Constraint 1, that an attribute ought only occur once, actually contradicts TBL himself when he wrote that URIs should only ever need to be compared lexically (source forthcoming; see also Fielding). Constraint 3, as well as query parameters, which can vary as n! of the number of keys (to say nothing of semantically-equivalent lexical perturbations in the values), also already violate this other constraint.
Constraint 2, that there must be syntax for removing an attribute, is presumably to be analogous to ../
in relative path URIs. My comment there is: good luck retrofitting that into $EVERYTHING
. You can already do relative URIs with query strings; you just have to supply the entire query string, à la href="?foo=bar"
. In other words, it isn't clear to me what is gained by the ability to prune a path parameter through a relative URI, especially considering what it would cost to realize it.
When I did my original path-parameter work, my motivation stemmed from the fact that I had a bunch of resources that were related in ways that were both purely deterministic, and parametrized, so I was initially looking for a reasonable, less ad-hoc way to generate an addressing scheme. I later came up with the idea that they could represent functions over representations (including things like @Laurian's time slicing). The other cool thing would be that you could develop these filter functions separately from the application.
A side note on parameter sequence: If you really wanted to, you could treat the sequence of query parameters as significant—it's just an (almost universally-held) implementation convention that they aren't. Indeed web browsers append query parameters to form target URIs in the order they appear in the document. (Of course the HTML specs have admonished us for aeons not to bank on that.)
So, I may have read that document 8-9 years ago, I may not have. (I did read several TBL dispatches around then). It's definitely interesting, but in the 20 years since it was slapdashed out, a lot of code has been written.
If the world survived for two decades without matrix parameters as described in that document, then there probably wasn't a serious need for them—as described. The syntax, however, has been sitting patiently all this time waiting for a useful semantics. But then, I suppose to paraphrase Andreessen, "rough consensus and running code wins".
Anyway, for my immediate purposes I will play with URI.parseQuery
on uri.segment()
and I will make a transcoding operation from matrix params to query string format. I will report back.
Hi guys, I recently had to use matrix URIs at my internship. I found this particular thread extremely informative. Seeing that there wasn't much support out there for Matrix URIs in Node, I've developed an express-compliant npm module (matrix-parser) for this purpose.

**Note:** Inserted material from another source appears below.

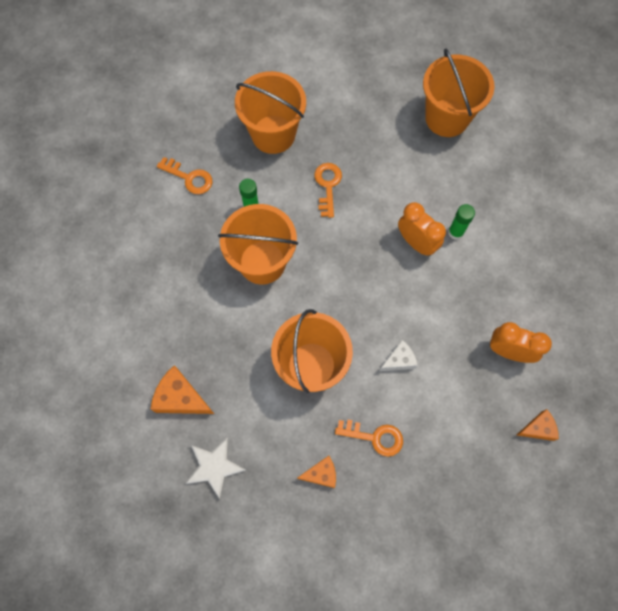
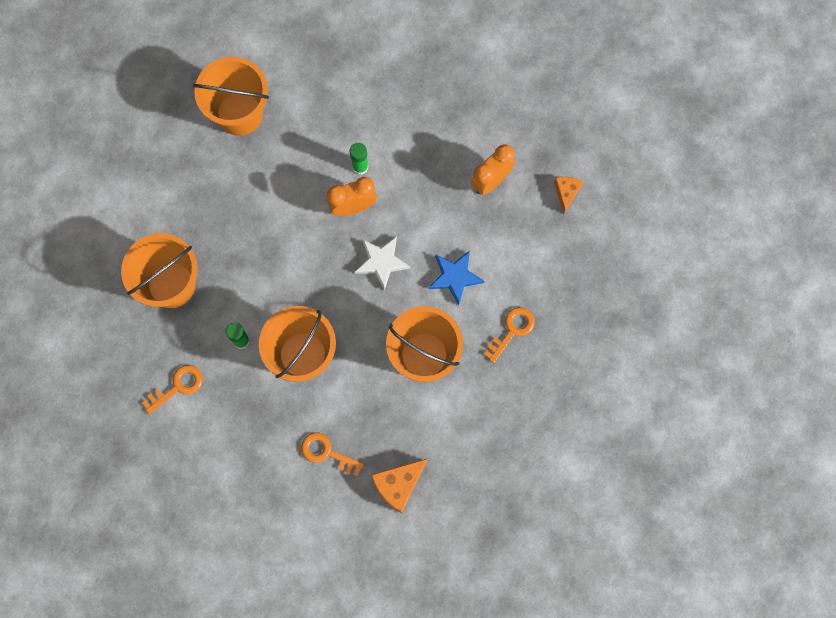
camera: 65 degrees left, 5 degrees up
(215, 467) = (475, 480): white star -> white star (381, 262)
(321, 474) = (522, 390): orange cheese -> none
(327, 186) = (254, 259): orange key -> orange key (327, 453)
(399, 360) = (455, 277): white cheese -> blue star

Its fully functional (although not optimized, but I'm working on it) and I've tried my best to implement the rules discussed by @rodneyrehm and @cowwoc. Since I'm not so experienced with JS, I'd appreciate if you could have a look at the module and give me feedback.

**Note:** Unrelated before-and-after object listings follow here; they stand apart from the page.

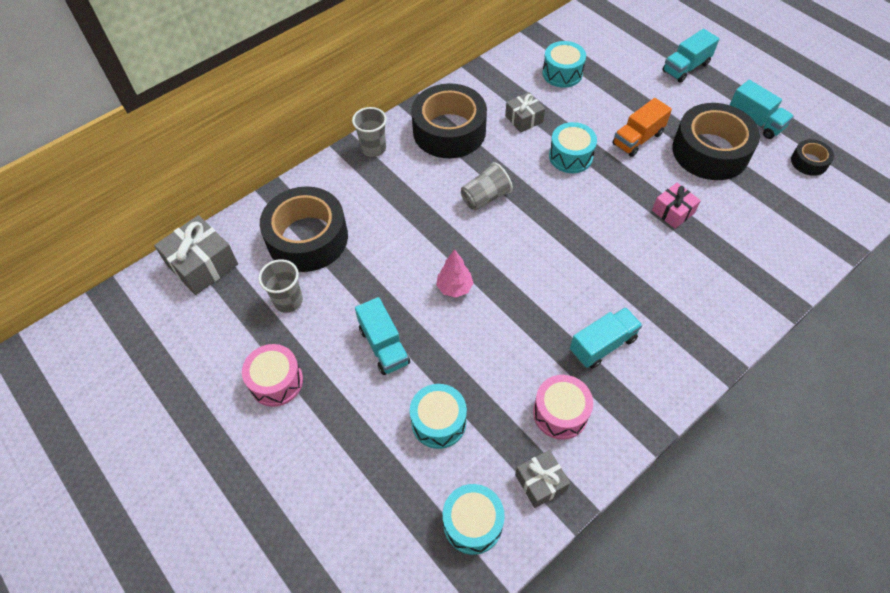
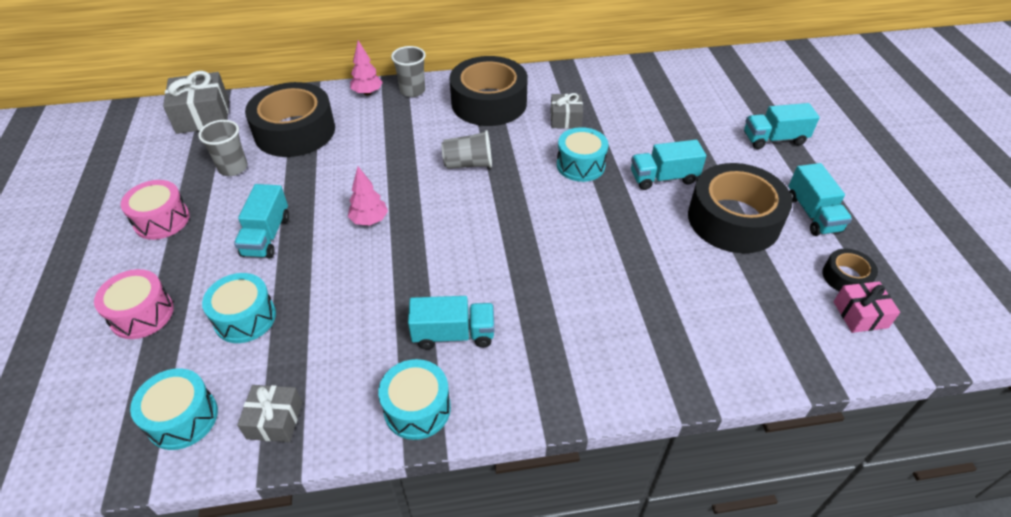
camera: 30 degrees right, 10 degrees down
(335, 169) = (367, 93): none -> pink tree
(560, 413) = (354, 371): pink drum -> pink drum (142, 314)
(562, 73) = (638, 98): turquoise drum -> turquoise drum (417, 408)
(637, 139) = (663, 178): orange truck -> turquoise truck
(673, 212) = (641, 254): pink gift -> pink gift (860, 314)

I've written lots of tests to cover side-cases, you can see their descriptions to understand what rules I'm following.
If you think that this is something URI.js could use, please let me know. I'd like to make a contribution to this repo as well :)
One of my colleague is trying to passing an ISO timestamp value to the server which I developed.
For following paths
.../someThings;min=yyyy-MM-ddTHH:mm:ssZ/someOtherThings
The colons of the time part, HH:mm:ss
, is escaping.
Can anybody please help me to help him?